START Records supplied

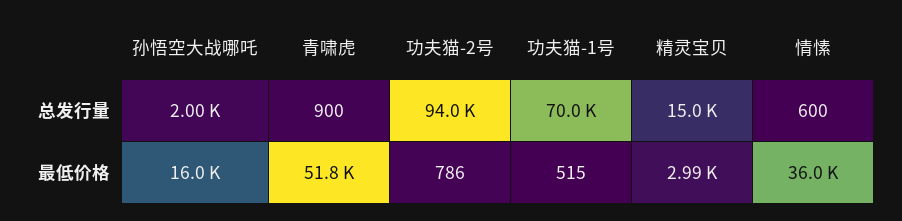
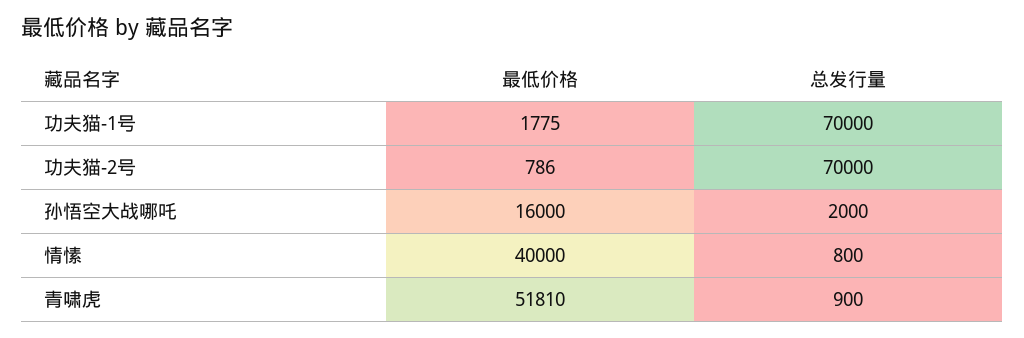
  {
    "孙悟空大战哪吒": {
      "总发行量": 2000,
      "最低价格": 16000
    },
    "青啸虎": {
      "总发行量": 900,
      "最低价格": 51810
    },
    "功夫猫-2号": {
-     "总发行量": 94000,
+     "总发行量": 70000,
      "最低价格": 786
    },
    "功夫猫-1号": {
      "总发行量": 70000,
-     "最低价格": 515
+     "最低价格": 1775
    },
-   "精灵宝贝": {
-     "总发行量": 15000,
-     "最低价格": 2990
-   },
    "情愫": {
-     "总发行量": 600,
+     "总发行量": 800,
-     "最低价格": 36000
+     "最低价格": 40000
    }
  }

END Records supplied

### Assignment
Leave out the images and copy all remaining data word for word.

### Result for this exercise
  {
    "孙悟空大战哪吒": {
      "总发行量": 2000,
      "最低价格": 16000
    },
    "青啸虎": {
      "总发行量": 900,
      "最低价格": 51810
    },
    "功夫猫-2号": {
-     "总发行量": 94000,
+     "总发行量": 70000,
      "最低价格": 786
    },
    "功夫猫-1号": {
      "总发行量": 70000,
-     "最低价格": 515
+     "最低价格": 1775
    },
-   "精灵宝贝": {
-     "总发行量": 15000,
-     "最低价格": 2990
-   },
    "情愫": {
-     "总发行量": 600,
+     "总发行量": 800,
-     "最低价格": 36000
+     "最低价格": 40000
    }
  }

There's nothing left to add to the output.